= Brigid Anne Ryan =

Irish journalist

Brigid (or Bridget) Anne Ryan is a former Irish journalist. In 1992 she became the first female editor of The Irish Catholic newspaper. She resigned as editor in 1995, and later became involved with the Pilgrim House Community religious group.

== Journalistic career ==
Originally from Borrisoleigh in County Tipperary, Ryan started writing for The Irish Catholic in 1989. Prior to this she had studied journalism at the College of Commerce, Rathmines and had worked in commercial journalism. In 1984, she won the Irish Goods Council's "Young Journalist of the Year" award and was an assistant editor for the trade magazine Today's Grocer. Upon her appointment as the first female editor of the Irish Catholic, Ryan told the Sunday Tribune that "it is a signal of how women are taking a stronger stance in all social matters, including religion".

In 1994, while writing about her television appearance on The Late Late Show in which she debated the dissident priest Pat Buckley, Nell McCafferty of the Sunday Tribune remarked that Ryan could "shoot a look that would scald at 40 paces". In an interview with the Irish Independent in 1995, journalist Joan Brady noted that Ryan "had become a familiar face and voice as radio and television programmes regularly debate issues which concern the Church and our predominantly Catholic population". In that interview, Ryan expressed views on divorce and contraception which were not in agreement with the hierarchy of the Catholic Church at the time.

Ryan resigned from The Irish Catholic in 1995 after criticism from the bishop of Cashel and Ossory and the archbishop of Dublin about an editorial she wrote on Pope John Paul II and his stance on capital punishment.

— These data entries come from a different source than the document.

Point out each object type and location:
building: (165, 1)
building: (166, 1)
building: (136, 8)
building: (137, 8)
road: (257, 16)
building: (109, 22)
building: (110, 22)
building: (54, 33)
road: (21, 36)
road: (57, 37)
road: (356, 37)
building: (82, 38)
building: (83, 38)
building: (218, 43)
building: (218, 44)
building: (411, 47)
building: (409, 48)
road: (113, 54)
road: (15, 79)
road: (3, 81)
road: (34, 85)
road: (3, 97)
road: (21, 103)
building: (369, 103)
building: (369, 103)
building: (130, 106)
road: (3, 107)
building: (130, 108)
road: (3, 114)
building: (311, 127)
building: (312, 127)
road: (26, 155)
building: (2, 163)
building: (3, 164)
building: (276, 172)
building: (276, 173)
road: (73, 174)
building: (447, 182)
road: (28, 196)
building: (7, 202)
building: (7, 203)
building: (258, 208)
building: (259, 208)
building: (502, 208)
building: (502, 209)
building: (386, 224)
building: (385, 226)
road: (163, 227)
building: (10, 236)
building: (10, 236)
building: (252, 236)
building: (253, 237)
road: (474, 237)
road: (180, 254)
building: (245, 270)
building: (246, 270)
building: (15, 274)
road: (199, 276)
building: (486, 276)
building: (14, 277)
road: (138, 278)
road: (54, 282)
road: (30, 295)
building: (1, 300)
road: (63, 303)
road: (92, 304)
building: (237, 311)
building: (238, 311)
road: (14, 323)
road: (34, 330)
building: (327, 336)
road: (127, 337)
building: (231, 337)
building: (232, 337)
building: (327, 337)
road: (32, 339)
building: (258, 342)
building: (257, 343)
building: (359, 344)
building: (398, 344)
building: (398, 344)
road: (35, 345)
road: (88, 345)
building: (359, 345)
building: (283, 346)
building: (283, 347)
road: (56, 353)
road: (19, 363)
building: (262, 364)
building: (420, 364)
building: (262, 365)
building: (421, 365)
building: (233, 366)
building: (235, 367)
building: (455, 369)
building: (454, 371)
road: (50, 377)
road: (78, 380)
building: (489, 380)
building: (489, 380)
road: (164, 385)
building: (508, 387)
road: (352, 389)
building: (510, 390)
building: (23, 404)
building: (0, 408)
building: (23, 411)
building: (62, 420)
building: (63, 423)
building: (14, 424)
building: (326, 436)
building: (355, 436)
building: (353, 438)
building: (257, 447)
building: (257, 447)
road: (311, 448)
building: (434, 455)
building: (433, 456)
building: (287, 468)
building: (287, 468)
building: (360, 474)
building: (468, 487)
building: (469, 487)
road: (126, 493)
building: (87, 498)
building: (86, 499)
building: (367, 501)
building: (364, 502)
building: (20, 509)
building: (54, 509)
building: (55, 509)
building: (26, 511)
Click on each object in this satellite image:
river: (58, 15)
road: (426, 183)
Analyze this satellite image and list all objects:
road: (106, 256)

She stated that she was only permitted to write editorials that were approved by the paper's management; earlier that year she wrote an editorial questioning the freedom of the religious media in Ireland on foot of the dismissal of Father Kevin Hegarty as editor of Intercom. She was succeeded as editor by David Quinn, and remains the only woman to have been editor to The Irish Catholic.

== Later activities ==
Following her resignation, Ryan became involved with the Pilgrim House Community religious group, acting as a director. The group has been described as "controversial" with investigations into the care home run by the group by Health Information and Quality Authority (HIQA). Ryan was one of the signatures of a public apology to the group's founder Helena O'Leary that was placed as an advert in the Irish Times in June 2008. The advert, in which the signatories apologised to O'Leary for their "dishonesty", was the subject of some media interest and was described by the Irish Times as "mysterious and dramatic".

With her husband, Benedict Hogan, Ryan also ran the organisation Protect Children Against Incest with the goal of exposing "incest and the families and individuals who try to cover it up". Among their actions have been handing out leaflets (which made accusations of incest against members of a "well-known local family") and storming the altar during mass at Kill O'The Grange church in Dun Laoghaire in 2004 (accusing the priest of not preventing "adverse publicity about their group").